Human factors looks at the conditions under which humans operate, and tries to change the interface – say, between a person and technology, or a person and other people, or a person and the environment – in a way that enables optimized human performance. Understanding human factors means understanding the things that can negatively or adversely impact our performance, and changing the way that work is designed and teams perform together to optimize outcomes.

Q: How do you think about human factors in terms of health technology?

Technology can help address human factors, but it can also make some matters worse. One example of where technology has helped involves counting sponges after intra-abdominal surgery. We achieved a certain level of performance by relying on humans, but now there’s technology to help us improve that performance. The sponges are radio tagged so we can wand the patient after a human performs the sponge count to verify whether the count is correct. In this case, technology is acting as our redundancy system to the human operator, providing information that helps us identify and mitigate a human error before it potentially causes harm. 

The flip side might be when health technology provides information in a way that’s intended to be helpful to the care team, but may end up being ignored. For example, a medication alert system that warns a doctor about an order that may interfere with a medication the patient’s already on. However, when there are too many of those reminders and alerts, the doctor might learn to ignore them and when there’s a critical alert, they might go right past it because they’ve learned over time to tune out the multitude of warnings. So, I think technology is really a mixed blessing for health care and for patient safety, and requires us to understand human factors and the causes of failures so we can better use it to mitigate hazards and improve outcomes.

Q: You’ve been teaching about patient safety for a number of years. What do you see as the future of patient safety?

The foundation of patient safety continues to be reliable design and teamwork and communication. We’ve had a lot of focus in these areas, and as a result our systems are safer and getting better.

For the future, one fundamental element of patient safety that we could improve is technical and cognitive competence. We often assume that because people went to certain medical schools, have certain degrees, and have practiced for a certain number of years that they’re technically and cognitively competent. High-reliability organizations outside health care have their operators continually prove their competence over time — we need that in health care as well, especially since medicine is continually evolving and changing.

The example I think of is Captain "Sully” Sullenberger, who, after landing that plane on the Hudson River and saving all those passengers, had the privilege of going back into a flight simulator some months later to prove that he could fly under stressful conditions. That’s just the way the airline industry and other high-reliability organizations work, and health care will need to implement that level of competency evaluation for physicians and nurses in a way that we’re not doing now. 

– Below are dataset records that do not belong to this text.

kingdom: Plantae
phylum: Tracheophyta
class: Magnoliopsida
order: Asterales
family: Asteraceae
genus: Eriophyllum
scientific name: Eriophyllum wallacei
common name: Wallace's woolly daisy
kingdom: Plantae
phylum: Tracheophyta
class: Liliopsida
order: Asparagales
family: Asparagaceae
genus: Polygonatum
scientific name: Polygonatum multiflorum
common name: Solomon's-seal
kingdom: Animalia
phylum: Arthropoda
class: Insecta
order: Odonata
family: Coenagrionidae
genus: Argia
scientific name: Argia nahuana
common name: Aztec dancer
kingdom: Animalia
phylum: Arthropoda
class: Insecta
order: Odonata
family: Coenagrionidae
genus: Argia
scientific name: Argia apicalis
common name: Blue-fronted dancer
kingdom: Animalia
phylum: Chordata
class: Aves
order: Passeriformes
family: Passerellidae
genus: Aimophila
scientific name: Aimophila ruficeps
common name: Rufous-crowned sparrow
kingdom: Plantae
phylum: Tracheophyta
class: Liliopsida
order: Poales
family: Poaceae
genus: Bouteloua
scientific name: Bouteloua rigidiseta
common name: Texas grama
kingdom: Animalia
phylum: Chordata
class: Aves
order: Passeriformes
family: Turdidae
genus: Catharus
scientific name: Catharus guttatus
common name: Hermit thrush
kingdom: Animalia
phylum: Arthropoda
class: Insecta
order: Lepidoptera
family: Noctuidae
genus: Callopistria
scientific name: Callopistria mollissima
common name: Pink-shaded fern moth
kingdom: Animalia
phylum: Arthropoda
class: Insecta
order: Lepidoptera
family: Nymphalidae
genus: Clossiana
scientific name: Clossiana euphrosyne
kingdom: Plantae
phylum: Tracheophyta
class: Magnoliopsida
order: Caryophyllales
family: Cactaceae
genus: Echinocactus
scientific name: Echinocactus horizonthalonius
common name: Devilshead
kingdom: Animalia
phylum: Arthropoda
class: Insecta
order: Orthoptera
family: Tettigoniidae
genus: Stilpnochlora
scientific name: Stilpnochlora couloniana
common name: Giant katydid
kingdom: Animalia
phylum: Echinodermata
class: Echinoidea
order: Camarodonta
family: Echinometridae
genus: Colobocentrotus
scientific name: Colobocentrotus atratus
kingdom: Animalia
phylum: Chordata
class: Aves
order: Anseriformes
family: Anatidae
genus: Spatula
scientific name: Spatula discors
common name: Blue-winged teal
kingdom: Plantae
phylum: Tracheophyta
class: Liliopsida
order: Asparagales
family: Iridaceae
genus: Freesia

Another issue that impacts safety is patient- and family-centered care. We need to figure out how to better engage the patient and the family as part of the care team and part of the safe, reliable design and delivery of care. This will become more and more important as care moves out of the hospital environment to the ambulatory care arena. We need to engage the patient and the family in fundamentally different ways than they are now, and recognizing that the care that we’re giving, which is now so hospital-centric, is eventually going to be provided in the ambulatory environment, often in the patient’s home or where they work. The patient is the true primary caregiver and we might think of the family or community as the new floor nurse. Until we start thinking about health care delivery in this way, ambulatory patient safety will remain an elusive aspiration.